Help optimize query

I am using Neo4j for analyzing LDAP servers, and would appreciate some help / feedback on the data model as well as the query for building relationships.

Currently, I am creating nodes for each LDAP entry with a label equal to its objectClass attribute (e.g. organizationalUnit, user, group, etc.).

The problem is, I want to create relationships between nodes based on the RDN (e.g. (OU=Users,DN=foo)-[:CONTAINS]->(CN=Bob,OU=Users,DN=foo). So far I have this:

EXPLAIN MATCH (child)
WHERE child
WITH
    child,
    substring(reduce(parent_dn = "", rdn IN tail(split(child.dn, ",")) | parent_dn + "," + rdn), 1) as parent_dn
MATCH (parent {dn: parent_dn})
MERGE (parent)-[:CONTAINS]->(child)
RETURN count(parent);

Which is obviously not good since it doesn't specify labels so doesn't use indices.

I'm stuck on how I should optimize this because of that.

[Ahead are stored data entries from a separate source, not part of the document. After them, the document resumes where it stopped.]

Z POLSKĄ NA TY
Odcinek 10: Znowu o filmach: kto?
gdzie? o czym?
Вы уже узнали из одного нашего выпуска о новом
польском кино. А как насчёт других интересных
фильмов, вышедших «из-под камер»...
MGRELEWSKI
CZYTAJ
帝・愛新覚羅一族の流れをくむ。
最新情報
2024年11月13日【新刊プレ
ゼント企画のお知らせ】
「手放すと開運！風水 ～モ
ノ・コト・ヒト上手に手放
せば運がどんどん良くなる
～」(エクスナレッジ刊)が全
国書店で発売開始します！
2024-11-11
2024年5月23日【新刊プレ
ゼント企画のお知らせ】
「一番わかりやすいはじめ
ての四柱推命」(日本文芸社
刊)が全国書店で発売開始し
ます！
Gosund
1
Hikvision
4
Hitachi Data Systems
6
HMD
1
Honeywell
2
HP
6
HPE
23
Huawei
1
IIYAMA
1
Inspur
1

Should I not use objectClass as a label since I have maybe 20 unique values? Should I just use one label for everything?

I originally thought it would be good to use objectClass as a label since Neo4j would color them differently and allow me to differentiate between types.

I'm far from an LDAP master but whenever you have embedded strings like this, your data model probably isn't right. You shouldn't ever need to parse text in cypher as you're doing right now. This is a strong indication that what you need is 3 different properties and possibly label types.

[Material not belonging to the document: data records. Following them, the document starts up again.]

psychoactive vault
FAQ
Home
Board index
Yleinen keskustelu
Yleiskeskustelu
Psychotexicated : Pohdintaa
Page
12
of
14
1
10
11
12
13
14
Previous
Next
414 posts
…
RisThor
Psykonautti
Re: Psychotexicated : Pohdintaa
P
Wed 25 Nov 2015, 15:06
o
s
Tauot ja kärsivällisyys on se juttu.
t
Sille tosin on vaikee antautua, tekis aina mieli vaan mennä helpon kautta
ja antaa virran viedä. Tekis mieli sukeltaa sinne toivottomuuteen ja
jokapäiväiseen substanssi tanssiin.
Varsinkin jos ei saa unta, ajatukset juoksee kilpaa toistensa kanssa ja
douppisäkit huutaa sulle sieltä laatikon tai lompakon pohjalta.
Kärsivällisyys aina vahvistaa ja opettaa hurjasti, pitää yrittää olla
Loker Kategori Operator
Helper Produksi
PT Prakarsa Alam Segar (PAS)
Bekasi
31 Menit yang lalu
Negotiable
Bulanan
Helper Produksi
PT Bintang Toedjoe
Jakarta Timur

For example, what you reference as (CN=Bob,OU=Users,DN=foo), you could consider modeling this as:

(c:CN { id: "Bob" }), (o:OU { id: 'Users' }), (d:DN { id: 'foo' }), (entry)-[:REF]->(c), (entry)-[:REF]->(o), (entry)-[:REF]->(d)

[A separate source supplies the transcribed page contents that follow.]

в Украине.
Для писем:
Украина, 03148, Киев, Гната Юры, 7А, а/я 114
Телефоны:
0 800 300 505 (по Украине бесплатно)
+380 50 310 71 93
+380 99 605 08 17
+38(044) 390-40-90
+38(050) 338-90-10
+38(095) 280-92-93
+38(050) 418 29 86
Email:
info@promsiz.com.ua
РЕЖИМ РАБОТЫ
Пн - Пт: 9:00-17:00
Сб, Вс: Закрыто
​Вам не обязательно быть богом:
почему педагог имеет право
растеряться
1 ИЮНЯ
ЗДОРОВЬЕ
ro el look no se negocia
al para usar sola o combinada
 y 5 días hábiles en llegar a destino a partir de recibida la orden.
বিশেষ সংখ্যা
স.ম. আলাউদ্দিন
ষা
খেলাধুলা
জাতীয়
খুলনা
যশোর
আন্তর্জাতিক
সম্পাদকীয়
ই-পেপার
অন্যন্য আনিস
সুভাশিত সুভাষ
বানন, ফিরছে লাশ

In other words, if you can do that text parsing, do it once upfront when you load the model, and then never again

Hi David,

This is exactly the right approach. I want to emphasize the fact that the underlying benefit of this approach is 'Scalability'.

1 Like

@david_allen @ameyasoft The entire DN (CN=Bob,OU=Users,DN=foo) is actually what is the "ID" in the sense that CN=Bob,OU=Users,DN=foo should be unique across all types of nodes (not just CN), but "Bob" isn't necessarily unique across anything, even CN. There could be CN=Bob,OU=Users,DN=foo as well as CN=Bob,OU=SomethingElse,DN=foo. Are you mainly just suggesting to use CN / OU / DN as node labels, and I could do (c:CN { dn: 'CN=Bob,OU=Users,DN=foo' }), (o:OU { dn: 'OU=Users,DN=foo' }), (d:DN { dn: 'DN=foo' }), (entry)-[:REF]->(c), (entry)-[:REF]->(o), (entry)-[:REF]->(d) so they can be indexed by dn (formerly id) / guaranteed to be unique? Or is there a benefit to keeping (c:CN { id: 'Bob' }) instead of the whole DN?

Also, regarding properties, I'm not sure how I would store them as such. The DN (the entire string) is kind of like a URL / path in the sense that the order matters. I may have OU=foo and OU=bar for one node, but OU=foo,OU=bar is totally different from OU=bar,OU=foo. Think of it like components to a URL.

The relationships which would be created are really related to substrings. CN=Bob,OU=Users,DN=foo is part of OU=Users,DN=foo which is part of DN=foo.